Filter reads for low complexity

Description

This tool filters reads based on low complexity using either the DUST or Entropy algorithm. The algorithm is selected by defining a threshold value for it.

Details

The input data can be in FASTQ or FASTA format. You should give a threshold value to DUST or Entropy filter, but not both. The method for which the threshold value is defined will be used.

The DUST method uses the threshold value as maximum allowed score. The DUST approach is adapted from the algorithm used to mask low-complexity regions during BLAST search preprocessing. The scores are computed based on how often different trinucleotides occur and are scaled from 0 to 100. Higher scores imply lower complexity. A sequence of homopolymer repeats (e.g. TTTTTTTTT) has a score of 100, of dinucleotide repeats (e.g. TATATATATA) has a score around 49, and of trinucleotide repeats (e.g. TAGTAGTAGTAG) has a score around 32.

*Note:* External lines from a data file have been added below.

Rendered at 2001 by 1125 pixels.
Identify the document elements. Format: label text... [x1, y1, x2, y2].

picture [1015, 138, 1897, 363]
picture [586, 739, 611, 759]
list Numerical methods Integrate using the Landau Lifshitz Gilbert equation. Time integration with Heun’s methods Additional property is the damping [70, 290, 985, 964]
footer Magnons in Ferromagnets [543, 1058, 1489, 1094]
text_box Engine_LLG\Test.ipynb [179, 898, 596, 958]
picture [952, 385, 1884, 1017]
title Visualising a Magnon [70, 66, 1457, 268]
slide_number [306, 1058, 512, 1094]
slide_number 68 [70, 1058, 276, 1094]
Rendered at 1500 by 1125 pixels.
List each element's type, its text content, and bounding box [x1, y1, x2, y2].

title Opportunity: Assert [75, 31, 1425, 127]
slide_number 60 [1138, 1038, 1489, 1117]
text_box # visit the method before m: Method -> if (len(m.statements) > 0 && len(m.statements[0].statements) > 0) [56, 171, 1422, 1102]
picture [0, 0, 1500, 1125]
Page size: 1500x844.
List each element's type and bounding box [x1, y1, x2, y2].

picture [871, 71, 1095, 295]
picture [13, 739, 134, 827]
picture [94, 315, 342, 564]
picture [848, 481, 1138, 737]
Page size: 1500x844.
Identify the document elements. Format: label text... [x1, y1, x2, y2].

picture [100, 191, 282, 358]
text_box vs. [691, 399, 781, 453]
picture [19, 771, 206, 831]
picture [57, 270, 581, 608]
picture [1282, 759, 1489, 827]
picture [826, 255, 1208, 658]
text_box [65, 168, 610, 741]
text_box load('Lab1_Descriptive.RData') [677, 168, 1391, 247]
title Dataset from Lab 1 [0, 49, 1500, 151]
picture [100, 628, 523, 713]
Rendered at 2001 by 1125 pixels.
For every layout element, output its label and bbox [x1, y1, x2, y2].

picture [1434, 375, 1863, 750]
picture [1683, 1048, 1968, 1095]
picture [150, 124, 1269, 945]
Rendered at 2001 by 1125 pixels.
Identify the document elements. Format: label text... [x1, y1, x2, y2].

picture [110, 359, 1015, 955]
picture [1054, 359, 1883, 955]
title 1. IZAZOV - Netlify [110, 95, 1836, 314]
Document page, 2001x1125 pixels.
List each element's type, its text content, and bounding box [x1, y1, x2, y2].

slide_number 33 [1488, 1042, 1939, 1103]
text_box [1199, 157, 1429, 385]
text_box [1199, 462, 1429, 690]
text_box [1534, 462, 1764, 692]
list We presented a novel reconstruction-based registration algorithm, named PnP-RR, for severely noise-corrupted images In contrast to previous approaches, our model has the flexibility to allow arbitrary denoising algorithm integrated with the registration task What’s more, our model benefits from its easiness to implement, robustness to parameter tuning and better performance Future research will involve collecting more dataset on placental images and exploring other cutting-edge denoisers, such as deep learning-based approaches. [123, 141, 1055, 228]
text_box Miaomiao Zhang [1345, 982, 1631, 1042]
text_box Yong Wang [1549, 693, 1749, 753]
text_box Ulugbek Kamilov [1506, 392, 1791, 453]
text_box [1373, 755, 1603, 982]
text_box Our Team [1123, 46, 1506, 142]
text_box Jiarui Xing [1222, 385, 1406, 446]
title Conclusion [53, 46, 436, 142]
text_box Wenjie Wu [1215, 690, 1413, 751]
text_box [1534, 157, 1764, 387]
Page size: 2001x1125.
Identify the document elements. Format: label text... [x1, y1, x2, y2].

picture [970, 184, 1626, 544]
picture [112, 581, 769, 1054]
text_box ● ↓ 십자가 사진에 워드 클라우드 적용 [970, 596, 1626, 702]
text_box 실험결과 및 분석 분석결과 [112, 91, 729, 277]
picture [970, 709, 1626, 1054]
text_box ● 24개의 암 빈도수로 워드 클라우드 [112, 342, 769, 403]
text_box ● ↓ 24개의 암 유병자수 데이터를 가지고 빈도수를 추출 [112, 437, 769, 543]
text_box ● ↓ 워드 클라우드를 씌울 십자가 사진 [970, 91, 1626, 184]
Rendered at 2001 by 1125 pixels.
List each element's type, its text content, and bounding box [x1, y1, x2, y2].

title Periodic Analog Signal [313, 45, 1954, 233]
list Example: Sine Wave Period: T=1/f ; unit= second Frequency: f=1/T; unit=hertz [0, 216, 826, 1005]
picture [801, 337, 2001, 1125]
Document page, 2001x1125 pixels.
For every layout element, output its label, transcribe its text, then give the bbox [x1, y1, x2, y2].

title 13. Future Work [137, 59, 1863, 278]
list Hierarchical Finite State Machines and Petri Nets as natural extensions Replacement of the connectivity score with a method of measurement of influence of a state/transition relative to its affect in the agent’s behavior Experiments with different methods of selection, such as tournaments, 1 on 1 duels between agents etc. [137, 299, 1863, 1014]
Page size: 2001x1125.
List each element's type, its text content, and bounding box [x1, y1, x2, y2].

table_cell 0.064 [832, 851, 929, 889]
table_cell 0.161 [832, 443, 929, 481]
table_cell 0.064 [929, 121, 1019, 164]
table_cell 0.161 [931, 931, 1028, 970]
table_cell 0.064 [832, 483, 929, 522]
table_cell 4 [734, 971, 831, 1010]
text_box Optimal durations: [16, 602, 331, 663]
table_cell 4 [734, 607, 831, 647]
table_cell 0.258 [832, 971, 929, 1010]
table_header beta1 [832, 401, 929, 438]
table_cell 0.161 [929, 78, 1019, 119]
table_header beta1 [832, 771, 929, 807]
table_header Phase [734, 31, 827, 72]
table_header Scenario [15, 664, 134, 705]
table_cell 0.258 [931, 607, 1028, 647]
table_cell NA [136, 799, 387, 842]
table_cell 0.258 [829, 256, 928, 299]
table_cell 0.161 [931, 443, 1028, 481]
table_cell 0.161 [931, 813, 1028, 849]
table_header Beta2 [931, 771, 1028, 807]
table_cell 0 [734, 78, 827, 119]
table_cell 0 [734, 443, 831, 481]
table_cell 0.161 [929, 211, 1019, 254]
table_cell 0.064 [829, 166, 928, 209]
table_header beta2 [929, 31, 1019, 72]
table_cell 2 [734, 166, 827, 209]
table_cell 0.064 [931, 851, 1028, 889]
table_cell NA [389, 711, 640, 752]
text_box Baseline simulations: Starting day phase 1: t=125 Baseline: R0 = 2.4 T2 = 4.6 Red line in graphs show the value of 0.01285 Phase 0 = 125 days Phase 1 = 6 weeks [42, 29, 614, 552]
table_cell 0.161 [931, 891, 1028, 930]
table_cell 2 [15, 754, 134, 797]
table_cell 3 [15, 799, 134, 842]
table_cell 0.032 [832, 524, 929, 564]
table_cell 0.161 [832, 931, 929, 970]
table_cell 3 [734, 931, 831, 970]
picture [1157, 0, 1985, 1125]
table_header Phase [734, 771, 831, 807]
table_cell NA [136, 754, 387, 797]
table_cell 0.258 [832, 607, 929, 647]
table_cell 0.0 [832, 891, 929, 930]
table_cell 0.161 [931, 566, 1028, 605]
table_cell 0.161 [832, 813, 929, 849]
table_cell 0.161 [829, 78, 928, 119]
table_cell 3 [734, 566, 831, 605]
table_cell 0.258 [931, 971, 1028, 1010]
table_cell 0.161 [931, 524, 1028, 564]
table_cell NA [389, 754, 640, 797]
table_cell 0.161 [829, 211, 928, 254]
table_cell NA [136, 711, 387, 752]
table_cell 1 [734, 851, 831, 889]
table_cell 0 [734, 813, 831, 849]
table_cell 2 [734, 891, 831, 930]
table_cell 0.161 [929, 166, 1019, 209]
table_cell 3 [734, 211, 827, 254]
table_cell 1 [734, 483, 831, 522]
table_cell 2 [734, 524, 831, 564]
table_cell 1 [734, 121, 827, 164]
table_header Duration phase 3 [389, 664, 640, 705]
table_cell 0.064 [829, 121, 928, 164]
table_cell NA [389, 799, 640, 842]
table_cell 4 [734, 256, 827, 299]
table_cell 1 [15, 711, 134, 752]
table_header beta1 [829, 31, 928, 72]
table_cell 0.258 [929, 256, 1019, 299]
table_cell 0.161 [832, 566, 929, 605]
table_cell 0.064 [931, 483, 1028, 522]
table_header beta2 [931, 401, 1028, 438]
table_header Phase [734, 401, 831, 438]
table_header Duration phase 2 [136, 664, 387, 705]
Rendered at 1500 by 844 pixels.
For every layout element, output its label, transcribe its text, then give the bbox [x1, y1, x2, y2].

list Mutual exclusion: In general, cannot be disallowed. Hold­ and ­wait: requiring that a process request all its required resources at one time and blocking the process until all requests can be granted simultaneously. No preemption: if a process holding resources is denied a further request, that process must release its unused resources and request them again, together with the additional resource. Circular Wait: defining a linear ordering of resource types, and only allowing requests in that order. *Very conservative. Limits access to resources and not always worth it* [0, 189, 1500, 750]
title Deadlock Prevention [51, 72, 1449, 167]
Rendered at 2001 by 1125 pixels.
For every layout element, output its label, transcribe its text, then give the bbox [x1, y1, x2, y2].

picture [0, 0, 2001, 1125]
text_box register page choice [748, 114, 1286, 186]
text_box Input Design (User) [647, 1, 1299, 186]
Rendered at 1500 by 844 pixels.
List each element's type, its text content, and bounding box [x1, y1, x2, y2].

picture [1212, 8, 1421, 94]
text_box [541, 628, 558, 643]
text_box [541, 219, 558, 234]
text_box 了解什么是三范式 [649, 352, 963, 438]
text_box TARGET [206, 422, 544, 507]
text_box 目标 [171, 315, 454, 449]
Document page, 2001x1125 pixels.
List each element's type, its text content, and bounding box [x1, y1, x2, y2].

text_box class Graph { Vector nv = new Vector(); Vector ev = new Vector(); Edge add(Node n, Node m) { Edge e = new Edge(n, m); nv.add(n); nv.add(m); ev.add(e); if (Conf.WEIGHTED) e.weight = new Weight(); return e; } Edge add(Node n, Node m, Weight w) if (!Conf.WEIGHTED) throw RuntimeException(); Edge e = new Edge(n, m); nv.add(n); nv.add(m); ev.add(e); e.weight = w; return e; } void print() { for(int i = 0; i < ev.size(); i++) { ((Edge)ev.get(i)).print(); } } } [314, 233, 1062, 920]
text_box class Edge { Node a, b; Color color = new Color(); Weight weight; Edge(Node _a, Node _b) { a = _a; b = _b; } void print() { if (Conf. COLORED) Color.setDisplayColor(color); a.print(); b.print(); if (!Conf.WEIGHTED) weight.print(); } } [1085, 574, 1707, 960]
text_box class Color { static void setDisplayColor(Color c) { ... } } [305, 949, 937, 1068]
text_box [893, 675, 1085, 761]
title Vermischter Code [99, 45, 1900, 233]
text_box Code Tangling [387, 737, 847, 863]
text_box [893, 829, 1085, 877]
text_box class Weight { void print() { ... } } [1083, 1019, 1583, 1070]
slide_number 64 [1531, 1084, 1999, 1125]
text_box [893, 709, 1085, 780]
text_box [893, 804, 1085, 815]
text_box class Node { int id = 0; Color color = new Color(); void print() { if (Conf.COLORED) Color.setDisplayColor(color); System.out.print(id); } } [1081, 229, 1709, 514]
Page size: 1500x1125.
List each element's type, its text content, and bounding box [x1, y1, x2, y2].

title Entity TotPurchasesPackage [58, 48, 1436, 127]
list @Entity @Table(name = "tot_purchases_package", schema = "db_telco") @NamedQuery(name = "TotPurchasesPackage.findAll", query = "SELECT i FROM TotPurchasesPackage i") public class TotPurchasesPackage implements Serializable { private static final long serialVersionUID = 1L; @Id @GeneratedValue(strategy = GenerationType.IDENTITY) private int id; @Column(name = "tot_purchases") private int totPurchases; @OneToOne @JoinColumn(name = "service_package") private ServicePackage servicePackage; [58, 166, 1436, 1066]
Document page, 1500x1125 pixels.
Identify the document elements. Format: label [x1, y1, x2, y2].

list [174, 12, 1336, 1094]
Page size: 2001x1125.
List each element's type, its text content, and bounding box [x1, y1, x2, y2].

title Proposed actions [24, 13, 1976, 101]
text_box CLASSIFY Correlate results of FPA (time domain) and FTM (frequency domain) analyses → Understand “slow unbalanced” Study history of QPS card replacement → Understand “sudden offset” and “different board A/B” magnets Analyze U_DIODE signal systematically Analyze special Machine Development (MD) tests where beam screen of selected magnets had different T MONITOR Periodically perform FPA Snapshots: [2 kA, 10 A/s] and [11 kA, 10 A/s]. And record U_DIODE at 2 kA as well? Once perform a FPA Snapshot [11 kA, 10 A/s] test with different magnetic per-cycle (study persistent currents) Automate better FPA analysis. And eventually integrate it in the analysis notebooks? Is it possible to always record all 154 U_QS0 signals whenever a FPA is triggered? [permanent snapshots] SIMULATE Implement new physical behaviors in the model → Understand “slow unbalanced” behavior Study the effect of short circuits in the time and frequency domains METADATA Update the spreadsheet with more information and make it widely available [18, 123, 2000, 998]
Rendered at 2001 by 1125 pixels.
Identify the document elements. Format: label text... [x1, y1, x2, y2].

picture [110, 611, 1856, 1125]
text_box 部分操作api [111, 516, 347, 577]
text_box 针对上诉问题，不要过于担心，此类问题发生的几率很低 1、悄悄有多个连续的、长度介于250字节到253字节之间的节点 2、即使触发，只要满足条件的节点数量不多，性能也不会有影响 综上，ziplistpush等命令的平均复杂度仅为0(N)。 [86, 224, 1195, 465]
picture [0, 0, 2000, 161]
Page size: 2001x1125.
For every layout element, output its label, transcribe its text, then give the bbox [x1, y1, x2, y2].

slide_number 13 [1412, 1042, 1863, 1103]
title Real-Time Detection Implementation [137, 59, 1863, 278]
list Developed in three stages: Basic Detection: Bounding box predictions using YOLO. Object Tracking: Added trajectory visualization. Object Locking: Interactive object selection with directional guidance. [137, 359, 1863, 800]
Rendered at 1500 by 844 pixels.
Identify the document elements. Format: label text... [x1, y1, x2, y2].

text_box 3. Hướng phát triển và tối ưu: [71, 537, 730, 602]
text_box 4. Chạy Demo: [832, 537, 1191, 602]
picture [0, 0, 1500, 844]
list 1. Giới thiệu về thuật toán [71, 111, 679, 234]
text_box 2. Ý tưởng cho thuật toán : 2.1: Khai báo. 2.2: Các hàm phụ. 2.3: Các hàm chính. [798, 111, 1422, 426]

The Entropy method uses the threshold as minimum allowed value. The Entropy approach evaluates the entropy of trinucleotides in a sequence. The entropy values are scaled from 0 to 100 and lower entropy values imply lower complexity. A sequence of homopolymer repeats (e.g. TTTTTTTTT) has an entropy value of 0, of dinucleotide repeats (e.g. TATATATATA) has a value around 16, and of trinucleotide repeats (e.g. TAGTAGTAGTAG) has a value around 26.

Output

The reads that pass the filtering condition are saved to file called accepted.fastq or accepted.fasta. You can also choose to store the reads that are filtered out to a separate file (rejected.fastq or rejected.fasta). You can also print out a log file that contains information about the filtering task and statistics about how many reads were accepted and rejected.

Reference

This tool is based on the PRINSEQ package.